Question

If b and c are any two no-collinear unit vectors and a is any vector, then
\[\left( a\centerdot b \right)b+\left( a\centerdot c \right)c+\dfrac{\left( a\centerdot \left( b\times c \right) \right)}{{{\left| b\times c \right|}^{2}}}{{\left( b\times c \right)}^{{}}}\] is equal to
(a) 0
(b) a
(c) b
(d) c

Answer 1

Hint: We will be using vector algebra to solve the problem. We will also be using scalar product, dot product and vector triple product to simplify the problem.

Complete step-by-step answer:

We have been given that b and c are two non-collinear unit vectors and a is any vector.

Now, we have to find the value of expression \[\left( a\centerdot b \right)b+\left( a\centerdot c \right)c+\dfrac{\left( a\centerdot \left( b\times c \right) \right)}{{{\left| b\times c \right|}^{2}}}\left( b\times c \right)\].

Now, we know that a unit vector along a vector \[\overset{\to }{\mathop{c}}\,\] can be written as \[\dfrac{\overset{\to }{\mathop{c}}\,}{\left| \overset{\to }{\mathop{c}}\, \right|}\] so we will write \[\dfrac{\overset{\to }{\mathop{b}}\,\times \overset{\to }{\mathop{c}}\,}{\left| \overset{\to }{\mathop{b}}\,\times \overset{\to }{\mathop{c}}\, \right|}\] as a unit vector.

 \[\left( a\centerdot b \right)b+\left( a\centerdot c \right)c+\dfrac{\left( a\centerdot \left( b\times c \right) \right)}{\left| b\times c \right|}\dfrac{\left( b\times c \right)}{\left| b\times c \right|}\]

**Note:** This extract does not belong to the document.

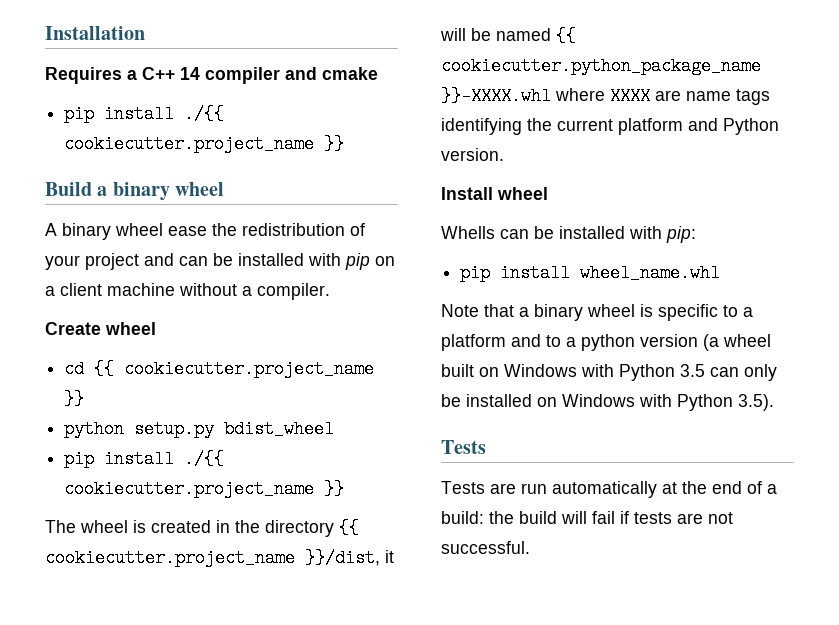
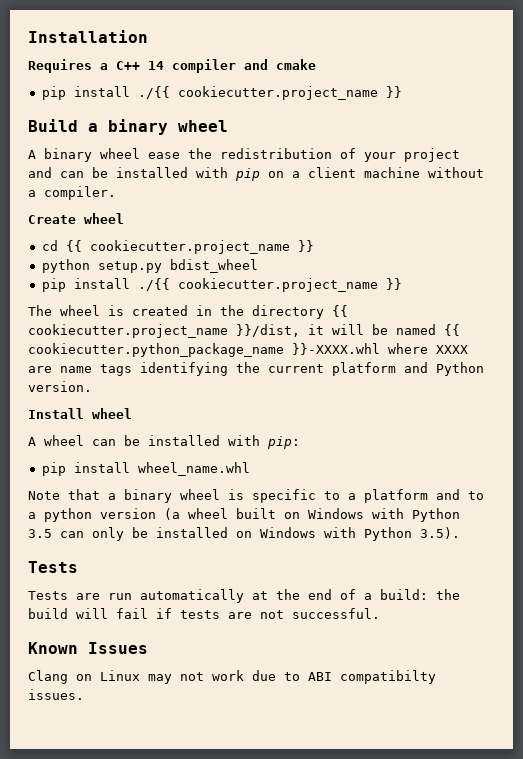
[441,226,495,239] Whells -> [28,435,84,446] A wheel
(530, 547) none -> [28,642,148,654] [28,670,436,684] [28,689,84,700] // Known Issues // Clang on Linux may not work due to ABI compatibilty issues.

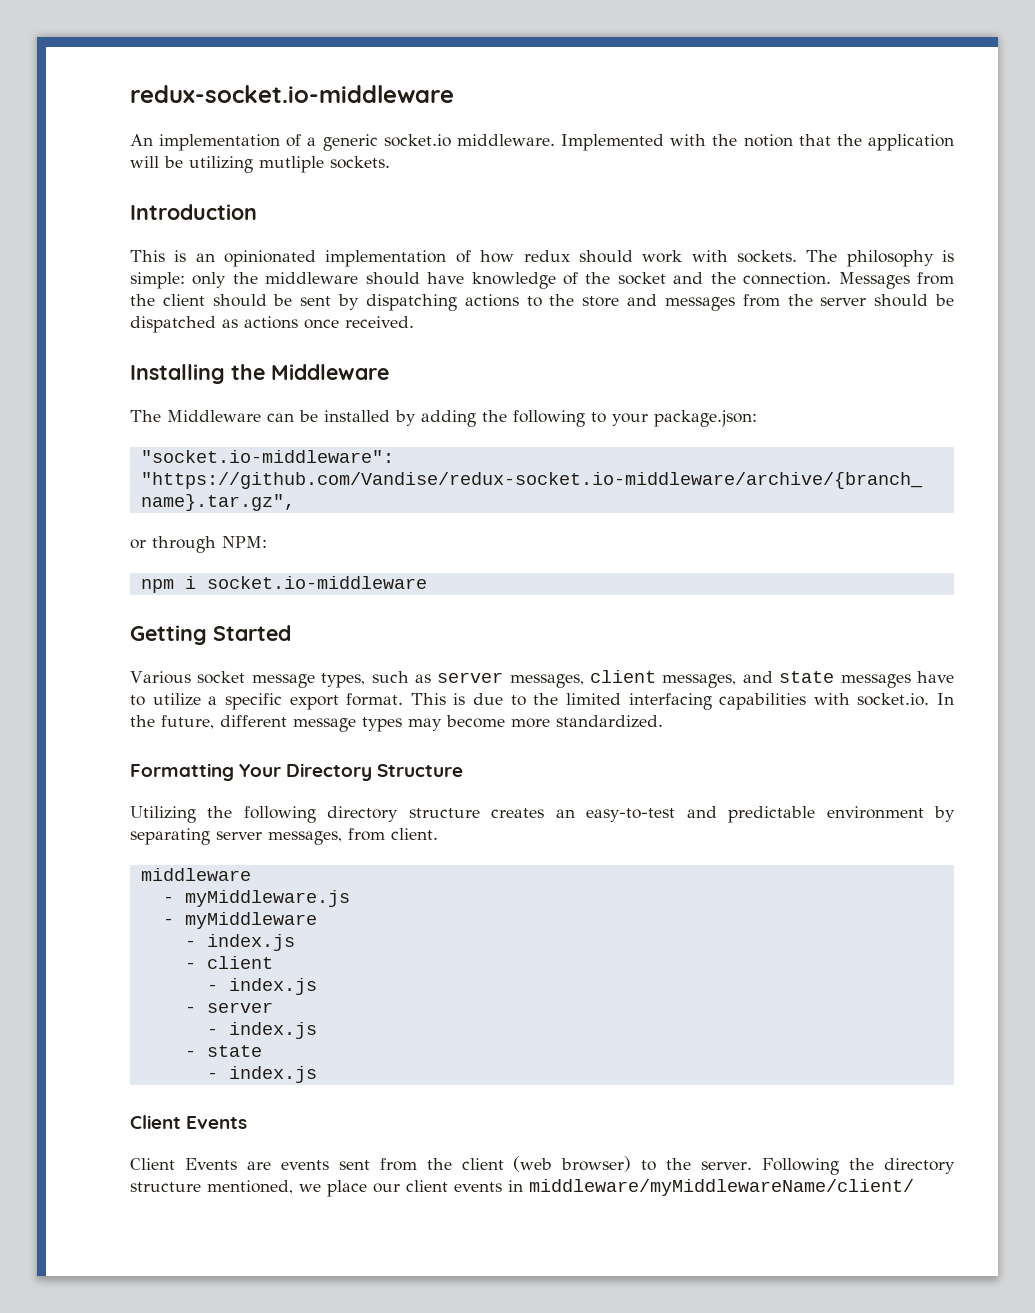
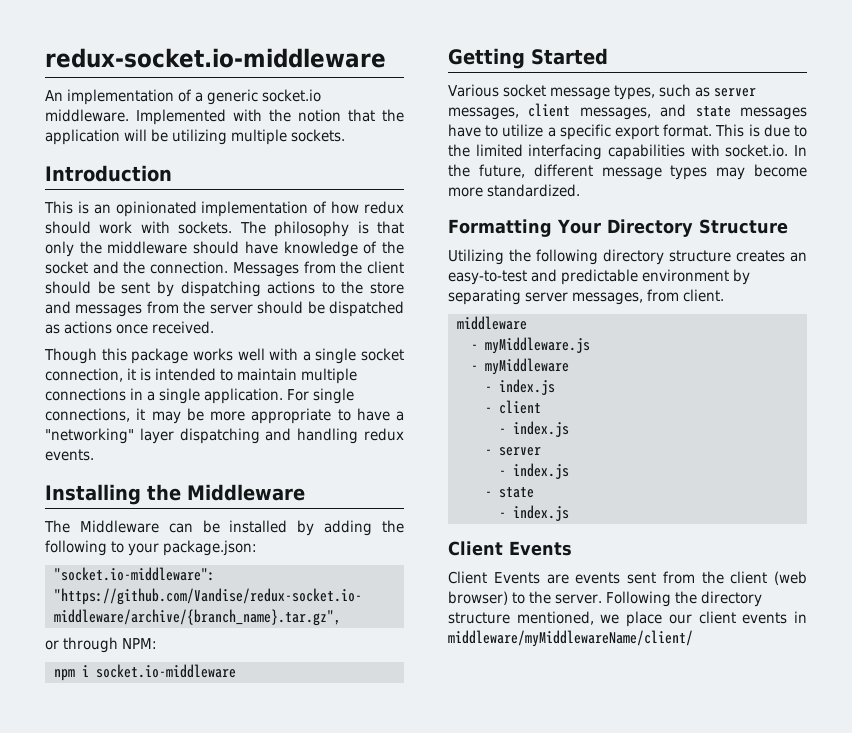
[259,156,324,173] mutliple -> [231,129,288,145] multiple
[130,272,185,289] simple: -> [377,221,405,234] that
(414, 322) none -> [44,348,404,364] [45,368,358,384] [45,388,355,404] [45,408,404,424] [45,428,405,444] [45,449,94,461] // Though this package works well with a single socket connection, it is intended to maintain multiple connections in a single application. For single connections, it may be more appropriate to have a "networking" layer dispatching and handling redux events.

\[\left( a\centerdot b \right)b+\left( a\centerdot c \right)c+\left( \dfrac{a\centerdot \left( b\times c \right)}{\left| b\times c \right|} \right)\dfrac{\left( b\times c \right)}{\left| b\times c \right|}\]

Now, we know that a, b are non-collinear unit vectors also \[\left( a\times b \right)\] is perpendicular to both a and b by definition. So, we can say that a, b, \[\dfrac{\left( b\times c \right)}{\left| b\times c \right|}\] are three non-collinear unit vectors. So, we can have now \[\left( a\centerdot b \right)b\] the projection of a along b.

Similarly, \[\left( a\centerdot c \right)c\] is projection of a along c and \[\left( \dfrac{a\centerdot \left( b\times c \right)}{\left| b\times c \right|} \right)\dfrac{\left( b\times c \right)}{\left| b\times c \right|}\] is projection of a along \[\overset{\to }{\mathop{b}}\,\times \overset{\to }{\mathop{c}}\,\] so the term becomes

\[\left( a-b \right)b+\left( a\centerdot c \right)c+\left( a\centerdot \left( \dfrac{\left( b\times c \right)}{\left| b\times c \right|} \right) \right)\left( b\times c \right)\ =\ {{a}_{b}}\widehat{b}+{{a}_{c}}\widehat{c}+{{a}_{d}}\widehat{d}\]

Where,

\[{{a}_{b}}\ =\ a\centerdot b\]

\[{{a}_{c}}\ =\ a\centerdot c\]

\[{{a}_{d}}\ =\ a\centerdot \left( \dfrac{b\times c}{\left| b\times c \right|} \right)\]

\[\widehat{a}\ =\ a\]

\[\widehat{b}\ =\ b\]

\[\widehat{d}\ =\ \dfrac{b\times c}{\left| b\times c \right|}\]

Now, we know that any z vector can be represented in terms of any three collinear vectors x, y and k as

\[z\ =\ {{z}_{x}}\widehat{x}+{{z}_{y}}\widehat{y}+{{z}_{k}}\widehat{k}\]

Then, we can see that the expression is none other than vector \[\overset{\to }{\mathop{a}}\,\] itself written in terms of b, c, \[\dfrac{b\times c}{\left| b\times c \right|}\] .
So, \[a\ =\ \left( a\centerdot b \right)b+\left( a\centerdot c \right)c+\left( \dfrac{a\centerdot \left( b\times c \right)}{\left| b\times c \right|} \right)\dfrac{\left( b\times c \right)}{\left| b\times c \right|}\]

Hence, the correct option is (b).

Note: To solve these types of questions one must have a good understanding of vectors and vector algebra also. We must note that we have used, fact that a vector can be represented in terms of any three non-collinear vectors.